The Court thus admitted claims by the President and opposition parties that a series of changes to the Criminal codes, made in the Parliament by the governing coalition of Social Democrats (PSD) and Liberal Democrats (ALDE), are against the letter of the Constitution.

According to sources, the reasoning for the CCR ruling is that the Parliament did not fulfill its obligation to link all texts in the codes with previous CCR rulings.

The decision comes against the backdrop of public outrage sparked by the murder of teenage girls in Caracal, South Romania, due to inefficient action by authorities.
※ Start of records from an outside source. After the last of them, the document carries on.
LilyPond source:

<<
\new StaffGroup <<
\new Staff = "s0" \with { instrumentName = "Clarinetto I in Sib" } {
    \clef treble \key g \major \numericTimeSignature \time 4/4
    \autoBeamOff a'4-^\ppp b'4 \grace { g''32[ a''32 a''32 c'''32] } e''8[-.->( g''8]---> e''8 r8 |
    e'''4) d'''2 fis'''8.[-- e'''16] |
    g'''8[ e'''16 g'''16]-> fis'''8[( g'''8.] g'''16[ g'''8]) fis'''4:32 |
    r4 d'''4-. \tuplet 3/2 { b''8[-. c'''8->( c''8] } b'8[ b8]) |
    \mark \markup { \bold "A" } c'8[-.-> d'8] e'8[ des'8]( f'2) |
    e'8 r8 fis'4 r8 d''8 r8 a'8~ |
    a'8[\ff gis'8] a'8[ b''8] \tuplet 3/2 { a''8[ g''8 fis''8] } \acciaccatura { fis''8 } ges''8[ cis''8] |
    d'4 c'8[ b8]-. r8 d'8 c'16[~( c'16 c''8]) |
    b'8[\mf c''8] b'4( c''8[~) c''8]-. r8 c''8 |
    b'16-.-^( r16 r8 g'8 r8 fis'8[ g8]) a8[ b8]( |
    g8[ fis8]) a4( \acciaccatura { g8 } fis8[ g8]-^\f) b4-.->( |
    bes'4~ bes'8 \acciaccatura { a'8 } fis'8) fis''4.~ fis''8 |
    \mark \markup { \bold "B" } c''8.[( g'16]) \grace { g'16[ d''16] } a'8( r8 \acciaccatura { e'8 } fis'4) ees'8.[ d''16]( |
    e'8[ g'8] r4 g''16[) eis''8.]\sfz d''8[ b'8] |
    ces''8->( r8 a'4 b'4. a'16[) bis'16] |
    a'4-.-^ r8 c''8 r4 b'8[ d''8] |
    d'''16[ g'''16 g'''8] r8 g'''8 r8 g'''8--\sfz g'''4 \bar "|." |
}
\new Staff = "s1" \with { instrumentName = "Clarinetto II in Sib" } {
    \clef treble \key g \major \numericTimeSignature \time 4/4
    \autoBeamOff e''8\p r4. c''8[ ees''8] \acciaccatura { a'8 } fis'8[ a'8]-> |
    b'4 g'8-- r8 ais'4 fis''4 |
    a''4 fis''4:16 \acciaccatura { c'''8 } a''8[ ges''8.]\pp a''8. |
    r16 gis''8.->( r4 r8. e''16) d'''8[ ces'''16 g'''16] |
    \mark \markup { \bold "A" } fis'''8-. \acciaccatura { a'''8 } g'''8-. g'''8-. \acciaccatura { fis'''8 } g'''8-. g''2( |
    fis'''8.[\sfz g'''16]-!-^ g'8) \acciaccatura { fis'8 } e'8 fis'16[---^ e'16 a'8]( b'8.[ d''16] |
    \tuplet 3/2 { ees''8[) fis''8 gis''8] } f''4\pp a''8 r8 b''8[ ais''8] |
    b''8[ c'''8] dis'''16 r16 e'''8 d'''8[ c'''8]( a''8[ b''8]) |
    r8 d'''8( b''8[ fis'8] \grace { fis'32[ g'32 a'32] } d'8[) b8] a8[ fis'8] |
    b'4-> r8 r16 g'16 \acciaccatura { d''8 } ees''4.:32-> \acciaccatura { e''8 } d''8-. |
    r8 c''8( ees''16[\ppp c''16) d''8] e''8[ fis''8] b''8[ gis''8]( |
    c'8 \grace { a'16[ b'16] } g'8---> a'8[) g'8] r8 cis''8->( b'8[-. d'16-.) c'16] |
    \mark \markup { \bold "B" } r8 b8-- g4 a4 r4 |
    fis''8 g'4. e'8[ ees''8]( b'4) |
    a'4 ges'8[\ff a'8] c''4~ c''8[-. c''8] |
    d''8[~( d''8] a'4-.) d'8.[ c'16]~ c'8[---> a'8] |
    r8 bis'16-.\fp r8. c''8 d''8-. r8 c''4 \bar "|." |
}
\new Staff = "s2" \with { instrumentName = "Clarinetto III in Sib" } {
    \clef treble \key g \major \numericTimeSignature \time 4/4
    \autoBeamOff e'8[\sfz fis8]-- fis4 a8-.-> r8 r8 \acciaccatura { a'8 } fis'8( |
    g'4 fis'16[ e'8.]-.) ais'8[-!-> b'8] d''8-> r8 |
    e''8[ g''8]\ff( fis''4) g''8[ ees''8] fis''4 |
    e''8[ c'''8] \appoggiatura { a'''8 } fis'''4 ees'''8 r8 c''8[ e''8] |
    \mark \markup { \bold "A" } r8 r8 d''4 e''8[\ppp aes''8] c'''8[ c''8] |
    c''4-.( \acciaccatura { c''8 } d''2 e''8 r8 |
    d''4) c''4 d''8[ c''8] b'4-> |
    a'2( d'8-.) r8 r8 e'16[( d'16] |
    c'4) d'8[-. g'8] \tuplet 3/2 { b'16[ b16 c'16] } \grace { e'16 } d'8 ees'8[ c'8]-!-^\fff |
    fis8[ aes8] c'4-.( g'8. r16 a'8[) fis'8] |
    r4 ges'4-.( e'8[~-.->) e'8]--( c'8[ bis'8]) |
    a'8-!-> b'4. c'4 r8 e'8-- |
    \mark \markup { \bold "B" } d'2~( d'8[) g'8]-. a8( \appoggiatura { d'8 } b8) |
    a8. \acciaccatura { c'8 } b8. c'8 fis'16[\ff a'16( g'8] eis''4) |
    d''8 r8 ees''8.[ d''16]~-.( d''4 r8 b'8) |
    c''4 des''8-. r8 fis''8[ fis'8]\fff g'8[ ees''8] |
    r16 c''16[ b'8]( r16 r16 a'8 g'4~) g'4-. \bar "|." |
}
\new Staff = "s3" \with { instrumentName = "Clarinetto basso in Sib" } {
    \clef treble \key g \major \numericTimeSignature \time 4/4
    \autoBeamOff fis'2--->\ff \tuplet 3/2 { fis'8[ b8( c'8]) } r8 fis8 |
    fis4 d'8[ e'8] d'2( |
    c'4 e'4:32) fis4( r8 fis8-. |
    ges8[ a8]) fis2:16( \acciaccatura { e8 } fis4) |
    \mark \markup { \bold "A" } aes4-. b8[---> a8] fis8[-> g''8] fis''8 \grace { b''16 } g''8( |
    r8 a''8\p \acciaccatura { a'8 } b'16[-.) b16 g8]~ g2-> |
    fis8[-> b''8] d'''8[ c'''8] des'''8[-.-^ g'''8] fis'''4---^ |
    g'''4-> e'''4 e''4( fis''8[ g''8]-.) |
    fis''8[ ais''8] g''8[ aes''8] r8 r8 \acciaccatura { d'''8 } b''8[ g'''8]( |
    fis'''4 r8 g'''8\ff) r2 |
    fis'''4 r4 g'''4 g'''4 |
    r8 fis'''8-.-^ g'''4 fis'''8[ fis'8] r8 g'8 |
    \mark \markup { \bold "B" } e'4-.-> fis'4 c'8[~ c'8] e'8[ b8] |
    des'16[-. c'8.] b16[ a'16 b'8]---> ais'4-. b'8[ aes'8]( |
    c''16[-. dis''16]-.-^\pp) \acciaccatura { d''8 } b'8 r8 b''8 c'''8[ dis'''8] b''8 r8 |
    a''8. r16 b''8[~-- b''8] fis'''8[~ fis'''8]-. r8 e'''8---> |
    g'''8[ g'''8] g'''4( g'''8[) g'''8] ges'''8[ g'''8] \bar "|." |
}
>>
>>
An association of prosecutors has warned that the changes pushed by the governing coalition to the criminal codes would have serious effects in favor of the murder suspect.

Romanian deputies in April adopted the bills to amend the Criminal and Criminal Procedure Codes after a special parliamentary commission moved fast to adopt a large amount of changes which critics said would seriously undermine the judiciary and the fight against corruption, while helping criminals.

Among the most controversial changes:

  • diminishing expiration terms for sentences, including for sentences related to acts of corruption
  • dropping an article of the law on dereliction of duty
  • limiting the period where denouncements can be made to a year
  • banning of public communication or statements or providing other information by public authorities on facts and people who are subject to criminal inquiry or court procedures
  • dropping an article of the law that increased sentences in cases of abuse in office where a public servant has obtained advantages for himself or others.